• _SET OF TASKS_:
a - According to the Mapnik rendering notebook, which Python installation must be used to access Mapnik in the jupyter docker for cartography?
b - Restate the stretch of the Mapnik rendering notebook from "TL;DR This notebook" through "the conda environment.", substituting "current" for "stable".

Tag Maps rendering with Python and Mapnik ¶

Alexander Dunkel, TU Dresden; Institute of Cartography

TL;DR This notebook illustrates the process for rendering of tag maps shapefiles in Mapnik. This notebook can be run with the jupyter docker for cartography (docker tag jupyterlab:mapnik), which contains the stable Mapnik installation and Python bindings, but must be accessed through the system Python installation (/usr/bin/python3), not the conda environment.

The source files for this notebook are available in https://gitlab.vgiscience.de/ad/tagmaps-mapnik-jupyter.

Preparations¶

Import dependencies

from numba.core.errors import NumbaDeprecationWarning, NumbaPendingDeprecationWarning
import warnings

warnings.simplefilter('ignore', category=NumbaDeprecationWarning)
warnings.simplefilter('ignore', category=NumbaPendingDeprecationWarning)

• _DATA EXTRACT_:
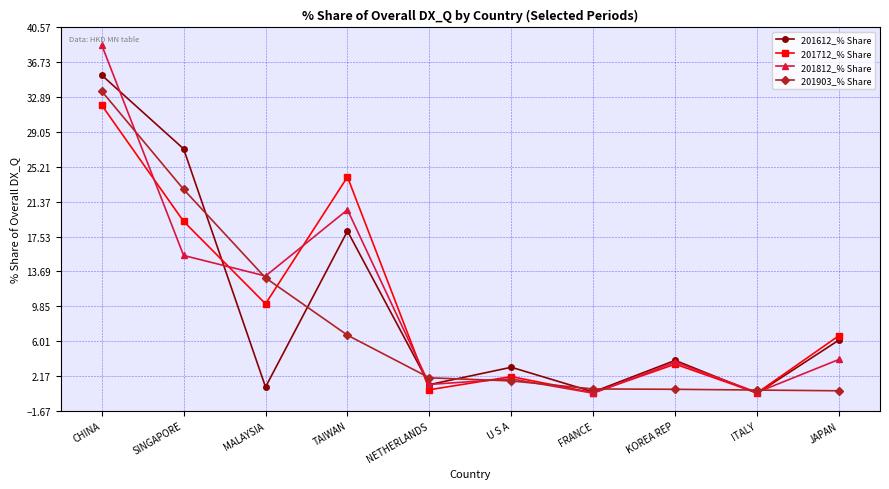

Where is 201903_% Share nearest to the value 17?

MALAYSIA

• _EXPECTED OUTPUTS_:
a - The system Python installation (/usr/bin/python3), not the conda environment.

b -
TL;DR This notebook illustrates the process for rendering of tag maps shapefiles in Mapnik. This notebook can be run with the jupyter docker for cartography (docker tag jupyterlab:mapnik), which contains the current Mapnik installation and Python bindings, but must be accessed through the system Python installation (/usr/bin/python3), not the conda environment.